Extrait de page
■ ■ ■
Les gens de droite sont soit ignorants, soit idéalistes. Par exemple, ils croient encore à l’égalité des chances à l’école, idée anéantie par les travaux de Pierre Bourdieu et quelques collègues, il y a déjà plusieurs décennies. Ils s’offrent du confort intellectuel en pensant qu’ils doivent leur réussite sociale principalement à eux-mêmes. Cette idéologie du mérite est dans l’air du temps et se résume dans l’ineffable slogan de cosmétiques « parce que je le vaux bien ».
Un corollaire à cette vision du monde social est la croyance au libre arbitre, cette idée fondatrice de notre société de consommation selon laquelle chaque citoyen-consommateur est libre d’acheter ce qu’il veut. Cette croyance est fort utile. Par exemple, elle immunise les vendeurs, les publicitaires et tous ceux qui œuvrent dans le monde commercial contre tout reproche de vendre des choses trop chères, inutiles ou nuisibles. La croyance au libre arbitre fonctionne comme un antibiotique à large spectre.
■ ■ ■
Quelques enregistrements
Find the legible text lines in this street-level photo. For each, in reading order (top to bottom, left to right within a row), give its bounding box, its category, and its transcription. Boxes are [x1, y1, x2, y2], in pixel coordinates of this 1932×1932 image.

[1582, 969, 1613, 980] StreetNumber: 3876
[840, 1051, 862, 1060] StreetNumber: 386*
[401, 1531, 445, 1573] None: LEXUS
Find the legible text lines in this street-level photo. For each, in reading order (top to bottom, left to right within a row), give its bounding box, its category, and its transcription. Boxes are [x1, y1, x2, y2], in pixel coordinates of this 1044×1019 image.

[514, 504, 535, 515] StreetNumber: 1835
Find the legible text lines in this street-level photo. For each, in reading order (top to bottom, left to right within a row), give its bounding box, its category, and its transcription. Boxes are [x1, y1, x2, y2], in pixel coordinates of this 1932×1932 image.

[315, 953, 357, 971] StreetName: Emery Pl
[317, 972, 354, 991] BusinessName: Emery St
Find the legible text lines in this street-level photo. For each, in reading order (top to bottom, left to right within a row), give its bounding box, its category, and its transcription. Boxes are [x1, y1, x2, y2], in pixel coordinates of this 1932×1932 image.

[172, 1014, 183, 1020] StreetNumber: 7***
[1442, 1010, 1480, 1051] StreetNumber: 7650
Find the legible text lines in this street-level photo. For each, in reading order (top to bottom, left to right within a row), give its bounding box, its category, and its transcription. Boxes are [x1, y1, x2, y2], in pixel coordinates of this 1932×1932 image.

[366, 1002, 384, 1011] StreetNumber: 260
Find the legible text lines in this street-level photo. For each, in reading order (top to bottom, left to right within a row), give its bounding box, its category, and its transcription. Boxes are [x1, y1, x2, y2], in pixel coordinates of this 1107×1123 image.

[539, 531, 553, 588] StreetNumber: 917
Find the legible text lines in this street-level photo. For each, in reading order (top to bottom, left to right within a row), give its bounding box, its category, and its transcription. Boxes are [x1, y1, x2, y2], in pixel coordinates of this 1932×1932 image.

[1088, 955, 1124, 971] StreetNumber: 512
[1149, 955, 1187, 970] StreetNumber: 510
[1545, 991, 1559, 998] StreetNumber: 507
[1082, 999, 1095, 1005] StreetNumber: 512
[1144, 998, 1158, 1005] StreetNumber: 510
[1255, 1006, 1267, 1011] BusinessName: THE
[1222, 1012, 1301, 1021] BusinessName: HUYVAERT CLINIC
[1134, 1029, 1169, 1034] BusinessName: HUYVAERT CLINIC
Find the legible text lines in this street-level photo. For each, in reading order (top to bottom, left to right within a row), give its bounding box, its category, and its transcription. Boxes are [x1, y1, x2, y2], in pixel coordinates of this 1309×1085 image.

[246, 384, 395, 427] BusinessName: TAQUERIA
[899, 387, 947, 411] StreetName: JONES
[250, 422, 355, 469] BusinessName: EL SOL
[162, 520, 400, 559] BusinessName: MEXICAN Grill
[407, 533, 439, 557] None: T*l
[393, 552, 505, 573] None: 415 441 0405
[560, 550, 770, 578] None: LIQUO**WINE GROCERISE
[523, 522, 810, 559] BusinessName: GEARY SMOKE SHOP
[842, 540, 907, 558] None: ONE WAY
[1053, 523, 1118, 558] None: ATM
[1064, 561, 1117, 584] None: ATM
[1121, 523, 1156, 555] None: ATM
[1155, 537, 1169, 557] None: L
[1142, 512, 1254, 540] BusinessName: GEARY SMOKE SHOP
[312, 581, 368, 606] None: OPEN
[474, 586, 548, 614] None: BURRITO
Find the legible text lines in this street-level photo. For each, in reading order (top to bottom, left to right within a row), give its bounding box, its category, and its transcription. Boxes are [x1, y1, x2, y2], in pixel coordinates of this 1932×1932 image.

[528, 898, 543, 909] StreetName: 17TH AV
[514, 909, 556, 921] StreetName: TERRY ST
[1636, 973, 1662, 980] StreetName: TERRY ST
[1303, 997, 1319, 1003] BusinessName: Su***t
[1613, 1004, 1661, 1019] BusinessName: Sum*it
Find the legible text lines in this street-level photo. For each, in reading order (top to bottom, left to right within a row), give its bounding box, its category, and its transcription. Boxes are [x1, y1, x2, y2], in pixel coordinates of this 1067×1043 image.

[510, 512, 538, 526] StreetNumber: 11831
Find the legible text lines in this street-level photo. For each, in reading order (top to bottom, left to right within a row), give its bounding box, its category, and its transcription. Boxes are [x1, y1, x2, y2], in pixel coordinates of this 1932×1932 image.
■ ■ ■
Objectif
Pouvez-vous recopier à l'identique, dans l'extrait sur le mérite et le libre arbitre, tout ce qui va de « Un corollaire à » jusqu'à « à large spectre. » ?

Réponse attendue
Un corollaire à cette vision du monde social est la croyance au libre arbitre, cette idée fondatrice de notre société de consommation selon laquelle chaque citoyen-consommateur est libre d’acheter ce qu’il veut. Cette croyance est fort utile. Par exemple, elle immunise les vendeurs, les publicitaires et tous ceux qui œuvrent dans le monde commercial contre tout reproche de vendre des choses trop chères, inutiles ou nuisibles. La croyance au libre arbitre fonctionne comme un antibiotique à large spectre.